_Aufgabe_
Geben Sie sämtliche Zeilen der folgenden Auflistung wortgetreu wieder, lassen Sie dabei aber die Bilder weg.

_Daten zur Analyse_
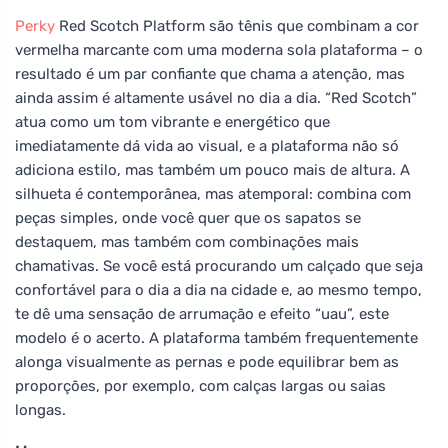
Perky
Red Scotch Platform são tênis que combinam a cor
vermelha marcante com uma moderna sola plataforma – o
resultado é um par confiante que chama a atenção, mas
ainda assim é altamente usável no dia a dia. “Red Scotch”
atua como um tom vibrante e energético que
imediatamente dá vida ao visual, e a plataforma não só
adiciona estilo, mas também um pouco mais de altura. A
silhueta é contemporânea, mas atemporal: combina com
peças simples, onde você quer que os sapatos se
destaquem, mas também com combinações mais
chamativas. Se você está procurando um calçado que seja
confortável para o dia a dia na cidade e, ao mesmo tempo,
te dê uma sensação de arrumação e efeito “uau”, este
modelo é o acerto. A plataforma também frequentemente
alonga visualmente as pernas e pode equilibrar bem as
proporções, por exemplo, com calças largas ou saias
longas.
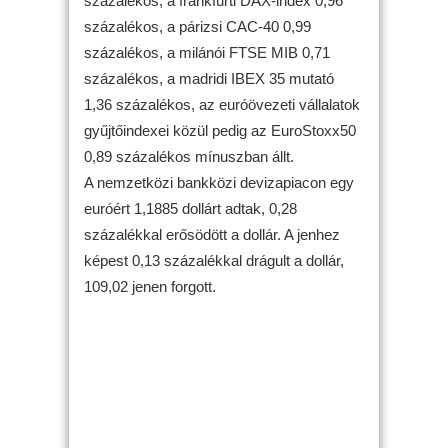
százalékos, a frankfurti DAX-index 0,96
százalékos, a párizsi CAC-40 0,99
százalékos, a milánói FTSE MIB 0,71
százalékos, a madridi IBEX 35 mutató
1,36 százalékos, az euróövezeti vállalatok
gyűjtőindexei közül pedig az EuroStoxx50
0,89 százalékos mínuszban állt.
A nemzetközi bankközi devizapiacon egy
euróért 1,1885 dollárt adtak, 0,28
százalékkal erősödött a dollár. A jenhez
képest 0,13 százalékkal drágult a dollár,
109,02 jenen forgott.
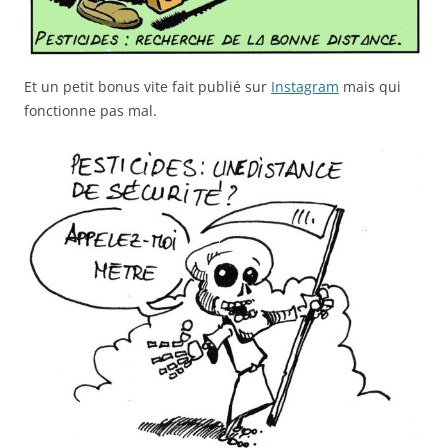
Et un petit bonus vite fait publié sur
Instagram
mais qui
fonctionne pas mal.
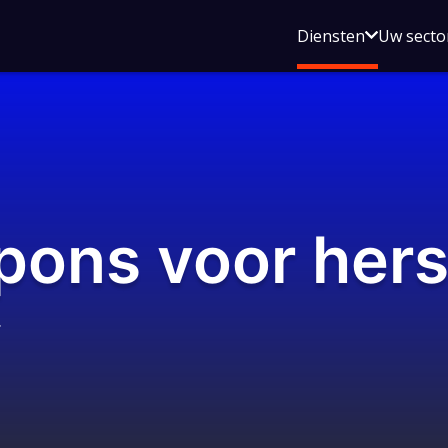
Open
Diensten
Uw secto
submenu
voor
Diensten
pons voor hers
.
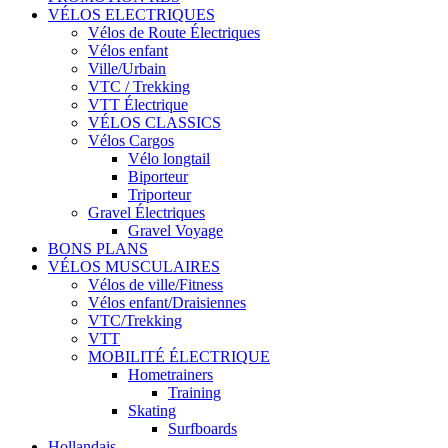
VÉLOS ELECTRIQUES
Vélos de Route Électriques
Vélos enfant
Ville/Urbain
VTC / Trekking
VTT Électrique
VÉLOS CLASSICS
Vélos Cargos
Vélo longtail
Biporteur
Triporteur
Gravel Électriques
Gravel Voyage
BONS PLANS
VÉLOS MUSCULAIRES
Vélos de ville/Fitness
Vélos enfant/Draisiennes
VTC/Trekking
VTT
MOBILITÉ ÉLECTRIQUE
Hometrainers
Training
Skating
Surfboards
Hollandais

_Lösung_
Perky
Red Scotch Platform são tênis que combinam a cor
vermelha marcante com uma moderna sola plataforma – o
resultado é um par confiante que chama a atenção, mas
ainda assim é altamente usável no dia a dia. “Red Scotch”
atua como um tom vibrante e energético que
imediatamente dá vida ao visual, e a plataforma não só
adiciona estilo, mas também um pouco mais de altura. A
silhueta é contemporânea, mas atemporal: combina com
peças simples, onde você quer que os sapatos se
destaquem, mas também com combinações mais
chamativas. Se você está procurando um calçado que seja
confortável para o dia a dia na cidade e, ao mesmo tempo,
te dê uma sensação de arrumação e efeito “uau”, este
modelo é o acerto. A plataforma também frequentemente
alonga visualmente as pernas e pode equilibrar bem as
proporções, por exemplo, com calças largas ou saias
longas.
százalékos, a frankfurti DAX-index 0,96
százalékos, a párizsi CAC-40 0,99
százalékos, a milánói FTSE MIB 0,71
százalékos, a madridi IBEX 35 mutató
1,36 százalékos, az euróövezeti vállalatok
gyűjtőindexei közül pedig az EuroStoxx50
0,89 százalékos mínuszban állt.
A nemzetközi bankközi devizapiacon egy
euróért 1,1885 dollárt adtak, 0,28
százalékkal erősödött a dollár. A jenhez
képest 0,13 százalékkal drágult a dollár,
109,02 jenen forgott.
Et un petit bonus vite fait publié sur
Instagram
mais qui
fonctionne pas mal.
Open
Diensten
Uw secto
submenu
voor
Diensten
pons voor hers
.
VÉLOS ELECTRIQUES
Vélos de Route Électriques
Vélos enfant
Ville/Urbain
VTC / Trekking
VTT Électrique
VÉLOS CLASSICS
Vélos Cargos
Vélo longtail
Biporteur
Triporteur
Gravel Électriques
Gravel Voyage
BONS PLANS
VÉLOS MUSCULAIRES
Vélos de ville/Fitness
Vélos enfant/Draisiennes
VTC/Trekking
VTT
MOBILITÉ ÉLECTRIQUE
Hometrainers
Training
Skating
Surfboards
Hollandais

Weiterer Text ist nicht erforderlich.